Category Archives: technology (society)

defining myself in the library stacks . . .

I came home from the library today with the following:

Hackers (Steven Levy)
Doing IT: Women working in information technology (Krista Scott-Dixon)
Silicon Valley, Women, and the California Dream (Glenna Matthews)
Love, Power and Knowledge: Towards a feminist transformation of the sciences (Hilary Rose)

I am trying to make sense of how I came to be a woman working in the man’s world of hacking, free software, and community technology, and also of the implications of where I have positioned myself in that world – outside, as an engaged and yet critical observer. This is in some ways a gendered position (I am not by any means “one of the guys”) but it is a negotiated one, as the critical position also brings with it certain power, or as Donna Haraway argues, the trial and privilege of the “partial perspective.”

Then I got this article from a friend. According to it, my chances of getting married go down as my IQ goes up, regardless of whether I’m comfortably holed up in the pink ghetto of the marketing department or butting heads in tech or R&D. Apparently, men are just plain intimidated by smart successful women, and feminism’s promises are perceived as not only wrong, but counter to evolution. I hope that the troubling social changes the article points to are taken as an indication of the necessity for feminism and not its irrelevance.

Mobile technology, so what?

I have been thinking about physical spaces, community interactions, and software development. Recently I got a look at Ile Sans Fil’s user logs, which indicate that the most “mobile” users of Ile Sans Fil’s service are in fact the core members of the group. So what does the log tell us? The mobility is most interesting to people who are interested in mobility . . . .I am quite interested to get to know what else users are doing with ISF; there are 10,000 of them right now and for the most part they are not showing up on the stats. There needs to be some way of studying the interest in mobility; who is interested in being mobile and why, and for who, and so on. Is it purely self-selecting? What kind of value is provided by this “point-to-point” mobility, and who takes advantage of it? Because, in a sense it is not really mobility but the facilitation of work in different contexts.
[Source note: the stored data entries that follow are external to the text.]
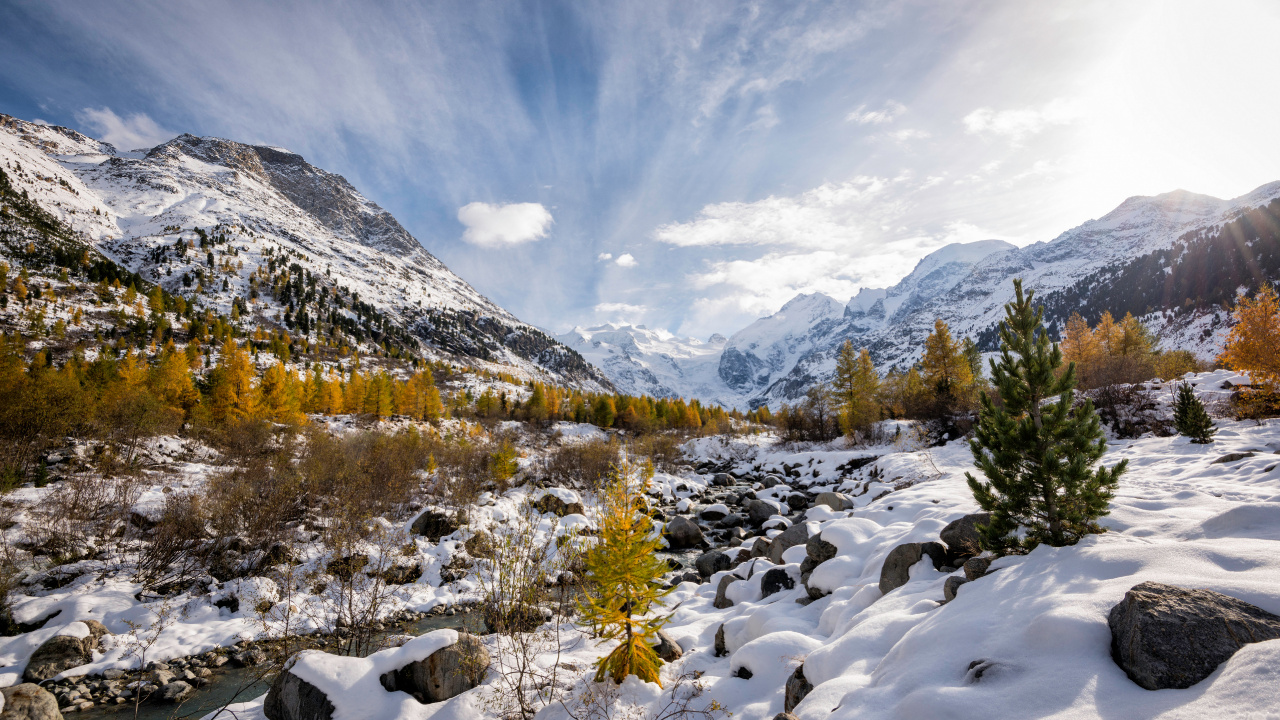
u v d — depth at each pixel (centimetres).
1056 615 378
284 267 17875
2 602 987
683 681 621
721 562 1362
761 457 4181
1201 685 290
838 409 3875
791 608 841
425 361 13475
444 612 1194
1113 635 353
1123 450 1620
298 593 1211
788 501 2277
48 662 876
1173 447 1486
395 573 1323
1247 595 348
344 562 1279
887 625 551
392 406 5612
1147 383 2461
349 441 3005
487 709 587
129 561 1264
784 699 543
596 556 613
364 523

I was thinking about this as well during my time studying in the BNQ (or, as we always call it, sometimes ironically, “the National Library” – of whose nation, I wonder?). Every day, many of the same people appear at the library. It is a study group, an office of nomads. But who are the nomads? From my experience, they are mostly men, and they are there frequently; I saw the same people day after day. I suspect this is not the kind of fluidly mobile movement through the city imagined by mobile phone designers, either. It is a kind of differently located work; my fellow library rats and I might visit several locations in a day, but we are located at each one, not mobile. Does this have something to do, I wonder, with the exigencies of work as opposed to leisure?

This brings me back to the difference between mobile computing and mobile telephony (at least at the level of use). As a brand-new mobile phone user I am amazed at my capability to move and talk at the same time. But what surprises me most is how little I actually do this. I don’t answer the phone while on my bike, and I leave it behind or turn it off if I am traveling with someone. And text messages, which have the same asynchronous quality as e-mail, have proven to be about the most interesting function of my mobile phone. That and acting as a portable address book . . .

And another thing,

What is this about social software?? Can we argue that either making it or using it contributes to the public good? Certainly it is programmed in a different way. But I am not sure, I am never sure if what people end up doing with social software is really social. Anne Galloway claims that decisions about what constitutes social software are made in boardrooms. What I see in working with community groups is that although decisions are made in more chaotic ways, they are still made based on the interests of the people in the room, as opposed to the people who end up using the services or systems. Does anyone really care? Do people really want to log every moment of their lives? Maya and I were talking about the creation of location portals. She thinks that they are primarily interesting as marketing strategies, since they mostly change the way information is sorted and presented. Anne Galloway (again, I read back a long way in her blog today) was talking about the notion of networked computing being “virtually everywhere” and “physically somewhere” – she was using the idea of flow to get past the more rigid network frameworks of Castells and Latour (I would appropriate Scheller’s gel instead; I find it a more subtle metaphor) and hoping to connect this to politics and ethics, in hopes of getting out of the blinding insularity which seems to characterize so much academic discourse about both subcultures and technologies. I am wondering how to break out of this insularity myself.